# New Noob!



## PJM (Jan 12, 2020)

Yesterday I took my 6 year old granddaughter on a hike to our favorite wildlife sanctuary.  She asked me to take a picture of a fallen tree for her.  Instead of doing it I asked her if she wanted to take the picture herself.  So, I showed her how to hold the camera and snap a picture.  That was the last I used the camera for the rest of the hike.

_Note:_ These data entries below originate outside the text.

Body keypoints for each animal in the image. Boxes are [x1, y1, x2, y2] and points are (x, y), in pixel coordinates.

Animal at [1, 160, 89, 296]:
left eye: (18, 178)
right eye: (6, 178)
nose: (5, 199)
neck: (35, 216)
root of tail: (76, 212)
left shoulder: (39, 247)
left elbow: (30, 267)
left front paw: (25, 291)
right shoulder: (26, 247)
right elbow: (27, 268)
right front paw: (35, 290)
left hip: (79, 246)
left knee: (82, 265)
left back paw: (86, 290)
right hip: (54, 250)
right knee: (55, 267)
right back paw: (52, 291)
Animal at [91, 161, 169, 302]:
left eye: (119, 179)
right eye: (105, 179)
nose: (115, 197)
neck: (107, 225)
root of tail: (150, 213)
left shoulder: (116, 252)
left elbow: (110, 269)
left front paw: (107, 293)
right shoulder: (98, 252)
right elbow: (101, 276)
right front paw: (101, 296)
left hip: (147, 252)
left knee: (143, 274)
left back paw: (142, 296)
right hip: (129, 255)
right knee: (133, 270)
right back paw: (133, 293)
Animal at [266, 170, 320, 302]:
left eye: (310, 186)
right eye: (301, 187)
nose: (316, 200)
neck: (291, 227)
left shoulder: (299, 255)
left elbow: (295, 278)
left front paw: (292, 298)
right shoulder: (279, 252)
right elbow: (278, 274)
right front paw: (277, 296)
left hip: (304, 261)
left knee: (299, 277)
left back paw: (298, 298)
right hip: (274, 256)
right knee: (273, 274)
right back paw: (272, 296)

She didn't just snap away.  She thoughtfully looked for things that interested her.  Here is a sampling of what interests a 6 year old.  I may be buying another camera soon.

Tree roots



E5436B93-91E4-4625-90E8-280ACF69D97E by Peter Martin, on Flickr

Small cave



D95579C3-FF6E-4CA1-BEF6-DC58C5B1A150 by Peter Martin, on Flickr

Tunnel through rocks



594A3AAC-EE15-4BE9-9F71-268C3884C76A by Peter Martin, on Flickr

Me



82040D4E-B85E-4A1A-BAA2-9586709DC021 by Peter Martin

Sky reflected on pond



E5ADB25E-F9F2-4835-97C5-D8FDBEF94331 by Peter Martin, on Flickr


----------



## zombiesniper (Jan 12, 2020)

Great start.


----------



## jcdeboever (Jan 12, 2020)

That is cool.


----------



## Jeff G (Jan 12, 2020)

Pete, I think your right about the new camera soon.


----------



## Jeff15 (Jan 12, 2020)

Keep encouraging her, its a good start


----------



## Original katomi (Jan 12, 2020)

Only a few years before she can join, some brill photography.... watch out you will be replaced lol


----------



## PJM (Jan 13, 2020)

zombiesniper said:


> Great start.





jcdeboever said:


> That is cool.





Jeff G said:


> Pete, I think your right about the new camera soon.





Jeff15 said:


> Keep encouraging her, its a good start





Original katomi said:


> Only a few years before she can join, some brill photography.... watch out you will be replaced lol



Thanks everyone.  It was quite fun watching her get into it.  I'm hoping it becomes one of those special things we can do together when she visits.


----------



## K9Kirk (Jan 13, 2020)

Now you'll have to answer to her parents ... "What did you do to her? She won't stop talking about photography!! " lol!

Interesting set and they clearly depict the mind of an adventurous child.


----------



## smoke665 (Jan 13, 2020)

Great learning and bonding time.


----------



## PJM (Jan 14, 2020)

K9Kirk said:


> Now you'll have to answer to her parents ... "What did you do to her? She won't stop talking about photography!! " lol!
> 
> Interesting set and they clearly depict the mind of an adventurous child.



As she never stops talking anyway it will only be a change of topic


----------



## PJM (Jan 14, 2020)

smoke665 said:


> Great learning and bonding time.


Yes.  We have a short but growing list:  hiking, fishing, and now this.


----------



## primefactor123 (Jan 18, 2020)

She's off to a good start.


----------



## Winona (Jan 18, 2020)

That is how I ended up with my Canon 80D. Daughter took over the T2i.


----------



## Derrel (Jan 18, 2020)

Excellent!! Loved seeing these.


----------